=== What is required ===
Reproduce verbatim the passage of the heart valve article from "The entire apparatus" to "inner mold intact.".

=== Source text ===
Researchers achieve a first with creation of an autologous heart valve in the living bodies of rabbits

It is now possible to stimulate growth of valve-shaped tissue inside an animal’s body, according to a presentation at the annual meeting of the American Heart Association. The process may make it possible to use autologous tissue engineering to make a new valve from an individual’s own cells.

“It’s the first fabrication of an autologous heart valve inside a living body,” said Kyoko Hayashida, MD, lead author of the study and a research fellow at the National Cardiovascular Center Research Institute in Osaka, Japan, and at the Kyoto Prefecture University of Medicine.

“We created an autologous valved-conduit through a simplified and less costly process carried out in living bodies,” she said. “If every body organ could be recreated by using autologous cells, it would solve the current shortage of donated organs available for transplantation and the use of costly and harmful anti-rejection drugs.”

The tissue engineering technique takes advantage of tissue encapsulation, in which cells naturally surround implanted foreign materials. In the current study, Japanese researchers developed plastic molds that included three flap-like leaflets that mimic valve flaps. The leaflets contained a tiny opening, less than one millimeter wide. An elastic-like conduit scaffold, repeatedly pierced by a laser to give it a sponge-like texture, held the leaflets in place.

The entire apparatus is just over a centimeter long with a diameter of less than a centimeter, making it possible to implant up to five molds in a layer of fat on the rabbits’ backs without bothering the rabbits.

The laser-produced holes allowed cells to infiltrate the molds and grow around them. After one month, the researchers removed the molds from the rabbits, removed the outer mold, and left the heart-valve-shaped inner mold intact.

They implanted 10 molds: 5 in the first rabbit, 3 in the second rabbit and 2 in the third. There was a 50 percent success rate overall (5 of 10 attempts): Two of five in the first rabbit, two of three in the second and one of two in the third.

Although the valve conduits did not have the same cell layers as natural heart valves, they functioned in a similar way when researchers performed flow studies in test tubes. Future research will investigate whether the valves can resist the fluid pressures encountered by native heart valves without degradation.

The researchers also plan to further evaluate the engineered valve’s function when implanted in the body, as well as its potential for growth, self-repair and regeneration in the body, Hayashida said.

(Page-level text extractions)
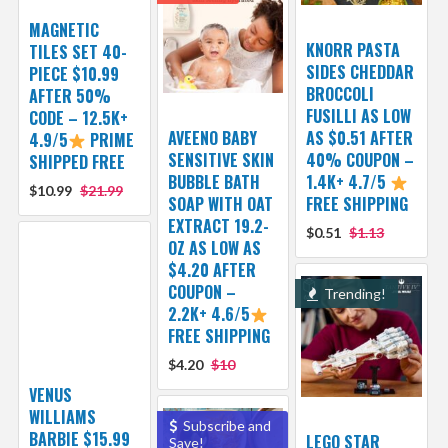
MAGNETIC
KNORR PASTA
TILES SET 40-
SIDES CHEDDAR
PIECE $10.99
BROCCOLI
AFTER 50%
FUSILLI AS LOW
CODE – 12.5K+
AVEENO BABY
AS $0.51 AFTER
4.9/5
PRIME
SENSITIVE SKIN
40% COUPON –
SHIPPED FREE
BUBBLE BATH
1.4K+ 4.7/5
$10.99
$21.99
SOAP WITH OAT
FREE SHIPPING
EXTRACT 19.2-
$0.51
$1.13
OZ AS LOW AS
$4.20 AFTER
COUPON –
Trending!
2.2K+ 4.6/5
FREE SHIPPING
$4.20
$10
VENUS
WILLIAMS
Subscribe and
BARBIE $15.99
LEGO STAR
Save!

=== Your response ===
The entire apparatus is just over a centimeter long with a diameter of less than a centimeter, making it possible to implant up to five molds in a layer of fat on the rabbits’ backs without bothering the rabbits.

The laser-produced holes allowed cells to infiltrate the molds and grow around them. After one month, the researchers removed the molds from the rabbits, removed the outer mold, and left the heart-valve-shaped inner mold intact.